The track and field community was left in shock in May following reports that world champion sprinter and three-time Olympic medalist Tori Bowie had died. “We’ve lost a client, dear friend, daughter and sister,” Bowie’s management company Icon Management Inc. said in a statement at the time. “Tori was a champion…a beacon of light that shined so bright! We’re truly heartbroken and our prayers are with the family, friends and everyone that loved her.”
Some weeks after her death, it is being reported that the 32-year-old died from complications related to childbirth. A report from the Orange County Medical Examiner’s Office in Florida said the athlete had a “well developed fetus” and was estimated to have been eight months pregnant, USA Today reported. Bowie was undergoing labor at the time of her death, the report cited by USA Today said.
Authorities said there might have been complications including respiratory distress and eclampsia, a condition in which one or more convulsions occur in a pregnant woman suffering from high blood pressure. The manner of death was ruled natural, USA Today reported.
Bowie was found at a residence in Orange County on May 2 after police officers were asked to conduct a well-being check on a woman in her 30s who had not been seen or heard from in several days. The officers later identified the woman as Bowie, adding that there had been “no signs of foul play.”
“She was an admired friend, teammate, and a great representative of Team USA. We send our sincere condolences to all who know and loved her,” Team USA wrote after her death.
Bowie became popular at the 2016 Rio Olympics, where she ran the anchor leg that took America’s 4×100-meter relay team to gold, with her running mates being Tianna Bartoletta, Allyson Felix and English Gardner. The Mississippi native also won silver in the 100 and bronze in the 200 at the games in Brazil before going on to win the 100-meter gold at the 2017 World Athletics Championships in London.
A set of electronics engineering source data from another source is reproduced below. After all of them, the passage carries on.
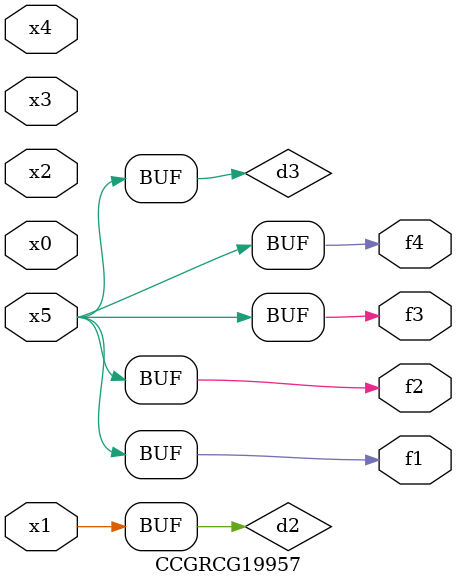
<source format=v>
module CCGRCG19957(
	input x0, x1, x2, x3, x4, x5,
	output f1, f2, f3, f4
);

	wire d1, d2, d3;

	not (d1, x5);
	or (d2, x1);
	xnor (d3, d1);
	assign f1 = d3;
	assign f2 = d3;
	assign f3 = d3;
	assign f4 = d3;
endmodule

</source>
Besides being a beautiful runner, here are some facts about Bowie you should know:
She was raised by her grandmother
Bowie comes from Sand Hill, Mississippi, where she was raised by her grandmother alongside her sister Tamarra Bowie. Her grandmother took care of her as an infant after she was left at a foster home. “My entire life my grandmother told me I could do whatever I set my mind to,” Bowie once said of the woman who helped her rise in her career.
She started off with basketball
Bowie played basketball games against boys when she was growing up before becoming a forward on a girls’ team when she was in high school, winning three championships in a row. She won a scholarship to the University of Southern Mississippi at a time she had become a long jumper. She would later turn to sprinting.
Her first major international medal
After moving to track, the athlete’s first international medal became a 100-meter bronze at worlds in 2015. She would go on to win the silver and bronze medals including her only gold trophy during the 2016 Games in Rio de Janeiro after competing for Team USA in the 4x100m relay race.
Florence Griffith Joyner was one of her biggest inspirations
Besides being inspired by her grandmother, Bowie also admired legendary sprinter Florence Griffith Joyner largely because she set the bar high, the track star said. “She was always relaxed before the race, and even during the race,” Bowie said to Vogue in 2018. “That’s what I’m trying to reach this year—I’m trying to relax and let things go.”
Her top training tip
“I think my favorite one is balance work. Because my therapist always tells me that I can’t get stronger unless I’m balanced, and that’s something I focus on a lot when I’m training,” said Bowie to The Guardian.
The athlete competed in the long jump,100-meter and 200-meter events, with the 200-meter dash being her favorite race.
She was a model
The U.S. Olympian did some modeling work for Valentino’s 2018 resort campaign and a Stella McCartney Adidas collaboration, Vogue reported.